PROCEDURE: Do not trespass. If an area is marked “no trespassing” it means no trespassing. If you must have access then contact the proper officials or property owners. If no one can be contacted notified the local authorities of your presence. Cemeteries are places of respect and sanctity treat them as such. Don’t litter or trampled flowers, also, do not smoke. Smoke can linger in the area for a long while and may skew the results of your investigation.
Having fun doesn’t mean being stupid. Having a positive mind-set will help your investigation, but don’t treat the experience as a joke try and limit needless discussion especially if trying Electronic Voice Phenomena and although it sounds like school, “no horseplay.”
The majority of your investigation should be information gathering and the documentation of the situation at hand. Many people believe that “Ghost hunting” is 99% field work (going to haunted houses, cemeteries and running around with a flashlight) and once they find out that there is paperwork to be done they become uninterested in ghosts and any related phenomena. Any “real” ghost hunter is well versed in the field of research.
Make sure people know where you are going and make sure of the surrounding area’s safety. Always visit the location during the day before the investigation when you have time to note areas that may be hazardous, especially if you intend to research an abandon structure. Get a feel for the local neighborhood, there are some undesirable types that enjoy hanging out in cemeteries and abandon structures. Once again, Get permission to be where you are going to be. Do Not Trespass! If you cannot locate the owner of the site being investigated then contact the local Police and forewarn them of your plans.
Check the weather. www.weather.com Inclement weather such as rain, snow and fog can hinder your chance of accurate reports. Cold weather can also provide inaccurate findings due to breath clouds. If it’s cold enough to see your breath be sure not to snap photographs directly after you exhale, breathe out count to 7 and take a picture. This should allow sufficient time for the breath to settle; remember breath falls, smoke rises. Your best bet is to investigate when it is not cold enough to see your breath.
Limit the amount of people involved.

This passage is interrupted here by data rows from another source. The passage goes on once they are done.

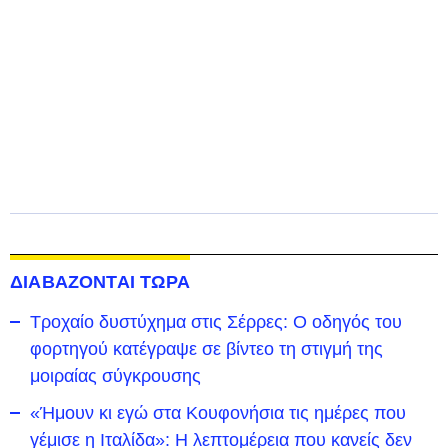
ΔΙΑΒΑΖΟΝΤΑΙ ΤΩΡΑ
Τροχαίο δυστύχημα στις Σέρρες: Ο οδηγός του
φορτηγού κατέγραψε σε βίντεο τη στιγμή της
μοιραίας σύγκρουσης
«Ήμουν κι εγώ στα Κουφονήσια τις ημέρες που
γέμισε η Ιταλίδα»: Η λεπτομέρεια που κανείς δεν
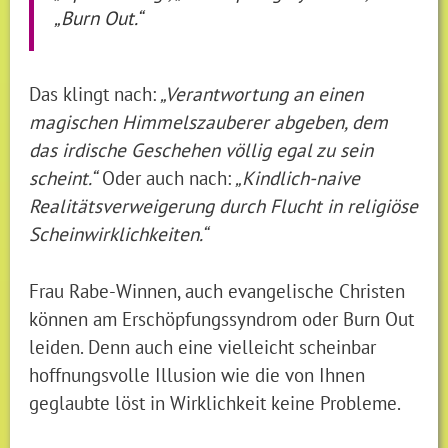
„Burn Out.“
Das klingt nach:
„Verantwortung an einen
magischen Himmelszauberer abgeben, dem
das irdische Geschehen völlig egal zu sein
scheint.“
Oder auch nach:
„Kindlich-naive
Realitätsverweigerung durch Flucht in religiöse
Scheinwirklichkeiten.“
Frau Rabe-Winnen, auch evangelische Christen
können am Erschöpfungssyndrom oder Burn Out
leiden. Denn auch eine vielleicht scheinbar
hoffnungsvolle Illusion wie die von Ihnen
geglaubte löst in Wirklichkeit keine Probleme.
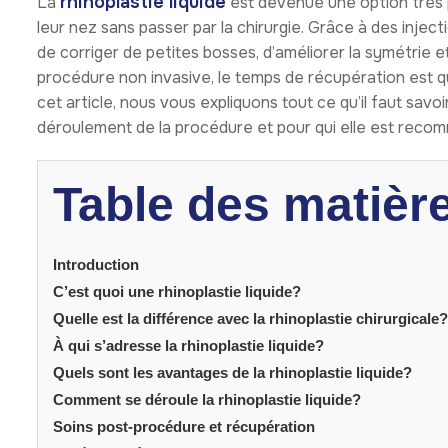
rhinoplastie liquide
La
est devenue une option très p
leur nez sans passer par la chirurgie. Grâce à des injec
de corriger de petites bosses, d’améliorer la symétrie et
procédure non invasive, le temps de récupération est qu
cet article, nous vous expliquons tout ce qu’il faut savoi
déroulement de la procédure et pour qui elle est reco
Table des matièr
Introduction
C’est quoi une rhinoplastie liquide?
Quelle est la différence avec la rhinoplastie chirurgicale?
À qui s’adresse la rhinoplastie liquide?
Quels sont les avantages de la rhinoplastie liquide?
Comment se déroule la rhinoplastie liquide?
Soins post-procédure et récupération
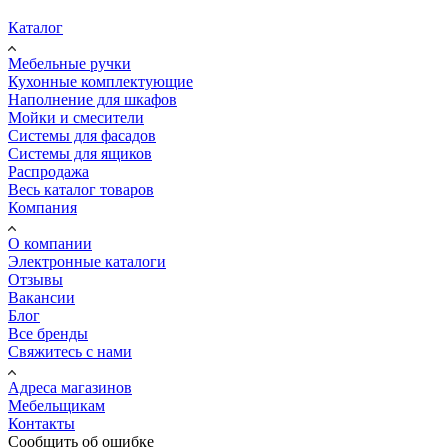
Каталог
Мебельные ручки
Кухонные комплектующие
Наполнение для шкафов
Мойки и смесители
Системы для фасадов
Системы для ящиков
Распродажа
Весь каталог товаров
Компания
О компании
Электронные каталоги
Отзывы
Вакансии
Блог
Все бренды
Свяжитесь с нами
Адреса магазинов
Мебельщикам
Контакты
Сообщить об ошибке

The human brain can accurately and easily record seven pieces of information at one time but an optimal number of investigators in one area would be four, including yourself. You can easily keep track of who is where (and when) with four people acting as compass points, (North-South-East-West). The larger the number of people the better the possibility of an inaccurate interpretation of data from a certain area.
FINDING THE SOURCE WITH INFRARED THERMOMETERS
Optical systems of infrared thermometers gather energy from a circular spot which increases with distance. Make sure that your target is larger than the spot size you are measuring. The smaller the target, the closer you should be to it. The further away the more inaccurate the reading.
LOCATING THE ANOMALY
If a temperature anomaly is found by an investigator, since the field of measurement is of increasing size, a second investigator can be used to more accurately locate the temperature variance. Please remember you are not measuring air temperature you are measuring the heat/coolness of the surface you are near. Again, infrared thermometers are NOT measurng air temperature.